Africa’s foundational value for human interaction is “Ubuntu,” characterized by compassion, and restoration of human relations.
Before I explain why, here are some facts about the continent of Africa:
World Meters reports that the continent of Africa has a population of almost 1.3 billion people, based on the latest United Nations estimates. If this is broken down into sub regions, the areas and their populations are:
Eastern Africa, 434 million
Western Africa, 382 million
Northern Africa, 238 million
Central Africa, 169 million
Southern Africa, 66 million
* Africa is home to one-sixth of the total world population.
* Among regions of the world - roughly equivalent to continents - Africa is the second most populous.
* Africa has a land area of 11.44 million square miles, and a population density of only * 113 people per square mile.
* 40.6% of the population is urban
* The median age in Africa is only 19.4
With these statistics, we can see why Africa is a force to reckon with in the global economy, but this is a conversation for another day.
Even with migration within and out of the continent, Africa’s image has been influenced by crosscutting cultural practices that have been carried on by various ethnic groups. These practices include “Ubuntu,” which has historically guided the way of life of the African People in conflict resolution, business negotiations, and trade. It is through Ubuntu that communities have historically managed good relations.
Other cross-cutting practices include sharing household roles, community farming, initiation ceremonies, dances, spirituality, oral education, and crafts, to mention but a few.
Transformations within the continent of Africa have historically been influenced by the changes in the environment, soil fertility and climate. In the past, these changes influenced the community setup, including economic activities.

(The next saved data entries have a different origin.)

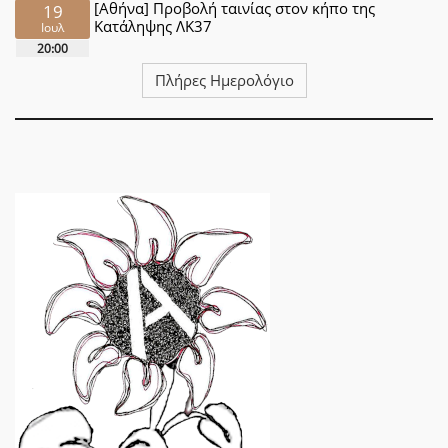
[Αθήνα] Προβολή ταινίας στον κήπο της
19
Κατάληψης ΛΚ37
Ιουλ
20:00
Πλήρες Ημερολόγιο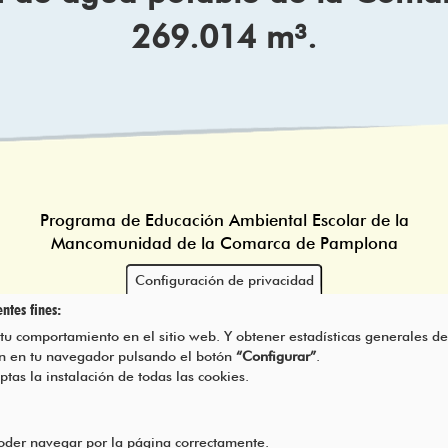
269.014 m³.
Programa de Educación Ambiental Escolar de la
Mancomunidad de la Comarca de Pamplona
Configuración de privacidad
ntes fines:
 tu comportamiento en el sitio web. Y obtener estadísticas generales de
rán en tu navegador pulsando el botón
“Configurar”
.
eptas la instalación de todas las cookies.
poder navegar por la página correctamente.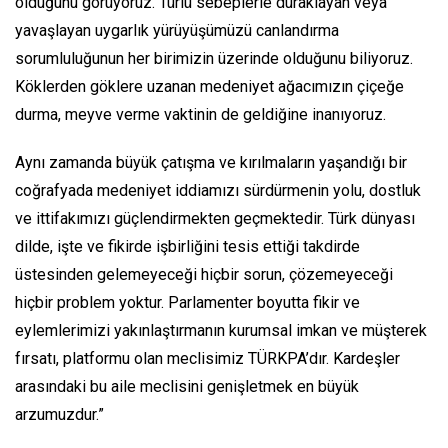
olduğunu görüyoruz. Türlü sebeplerle duraklayan veya
yavaşlayan uygarlık yürüyüşümüzü canlandırma
sorumluluğunun her birimizin üzerinde olduğunu biliyoruz.
Köklerden göklere uzanan medeniyet ağacımızın çiçeğe
durma, meyve verme vaktinin de geldiğine inanıyoruz.
Aynı zamanda büyük çatışma ve kırılmaların yaşandığı bir
coğrafyada medeniyet iddiamızı sürdürmenin yolu, dostluk
ve ittifakımızı güçlendirmekten geçmektedir. Türk dünyası
dilde, işte ve fikirde işbirliğini tesis ettiği takdirde
üstesinden gelemeyeceği hiçbir sorun, çözemeyeceği
hiçbir problem yoktur. Parlamenter boyutta fikir ve
eylemlerimizi yakınlaştırmanın kurumsal imkan ve müşterek
fırsatı, platformu olan meclisimiz TÜRKPA’dır. Kardeşler
arasındaki bu aile meclisini genişletmek en büyük
arzumuzdur.”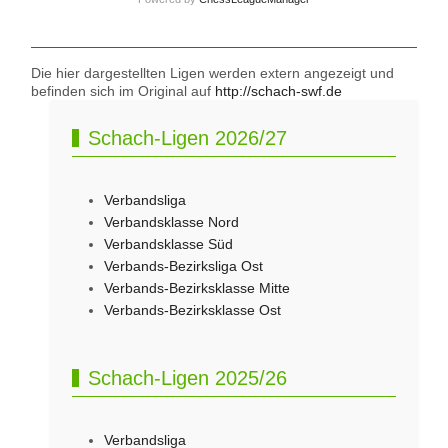
Die hier dargestellten Ligen werden extern angezeigt und
befinden sich im Original auf
http://schach-swf.de
Schach-Ligen 2026/27
Verbandsliga
Verbandsklasse Nord
Verbandsklasse Süd
Verbands-Bezirksliga Ost
Verbands-Bezirksklasse Mitte
Verbands-Bezirksklasse Ost
Schach-Ligen 2025/26
Verbandsliga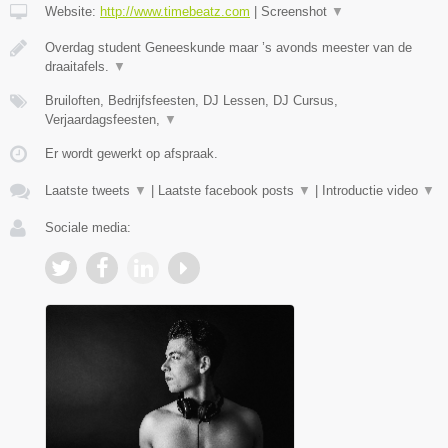
Website:
http://www.timebeatz.com
|
Screenshot
▼
Overdag student Geneeskunde maar ’s avonds meester van de
draaitafels.
▼
Bruiloften, Bedrijfsfeesten, DJ Lessen, DJ Cursus,
Verjaardagsfeesten,
▼
Er wordt gewerkt op afspraak.
Laatste tweets
▼
|
Laatste facebook posts
▼
|
Introductie video
▼
Sociale media: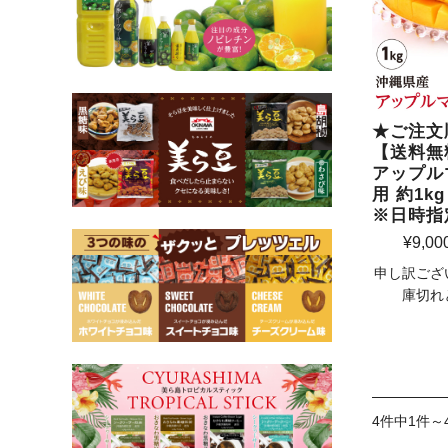
★ご注文
【送料無
アップル
用 約1k
※日時指
¥9,00
申し訳ござ
庫切れ
4件中1件～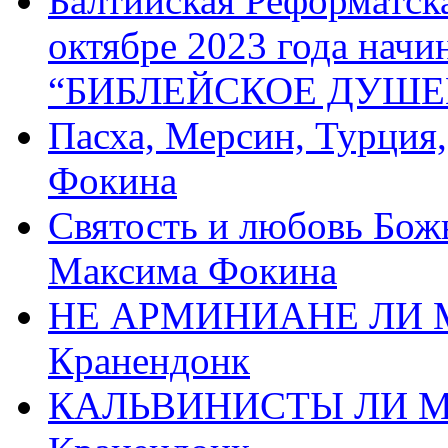
Балтийская Реформатск
октябре 2023 года начи
“БИБЛЕЙСКОЕ ДУШЕ
Пасха, Мерсин, Турция
Фокина
Святость и любовь Бож
Максима Фокина
НЕ АРМИНИАНЕ ЛИ М
Кранендонк
КАЛЬВИНИСТЫ ЛИ МЫ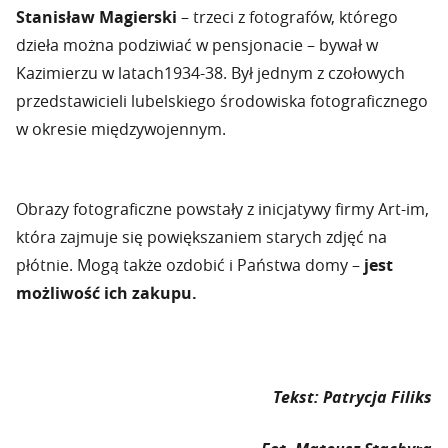
Stanisław Magierski
– trzeci z fotografów, którego
dzieła można podziwiać w pensjonacie – bywał w
Kazimierzu w latach1934-38. Był jednym z czołowych
przedstawicieli lubelskiego środowiska fotograficznego
w okresie międzywojennym.
Obrazy fotograficzne powstały z inicjatywy firmy Art-im,
która zajmuje się powiększaniem starych zdjęć na
płótnie. Mogą także ozdobić i Państwa domy –
jest
możliwość ich zakupu.
Tekst: Patrycja Filiks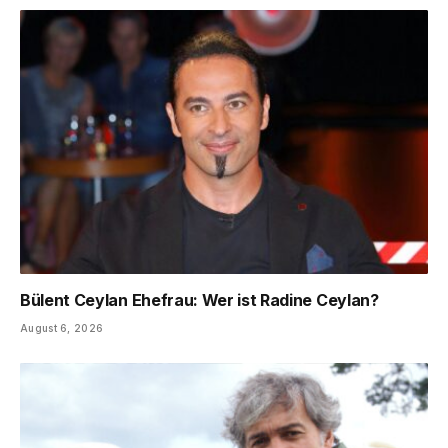
Bülent Ceylan Ehefrau: Wer ist Radine Ceylan?
August 6, 2026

Pastoralism was carried out in the rift valley region of East Africa. Agriculture was common in the interlacustrine region, better known as the Great Lakes region, in East and Central Africa. This region is gifted with many lakes, including Victoria, Albert, Kyoga, Kivu, Tanganyika, Edward, and George, which endow the region with fresh water and fertile soils.
Records show that during the great African migration over 3,000 years ago, the Bantu are believed to have migrated from the Cameroon/Nigeria Border to the east and south. Many settled in Congo and the Great Lakes region, and intermarried with the hunters and gatherers who occupied that area. They created structured settlements, and elaborate administrative, governance and economic systems that made them stand out in the region.
Along with other ethnic groupings, this region was home to many kingdoms, including the kingdoms of Buganda, Bunyoro, Burundi, Busoga, Buvinza, Buyungu, Buzinza, Gisaka, Heru, Igara, Ihangiro, Karagwe, Kimwani, Kiziba, Kyamutwara, Kyania, Mpororo, Mubari, Muhambwe, Nkore, Rwanda, Ruguru, Rusubi, andToro
In future episodes, we will learn about how these kingdoms/states were disintegrated at the hands of foreign entities.
Just as a reminder, Africa is home to various ethnic groups speaking over 3,000 languages. Uganda alone is home to people speaking more than 50 languages.
African history and culture are broad and every aspect of them enables us to understand the continent and its people at home and in the diaspora.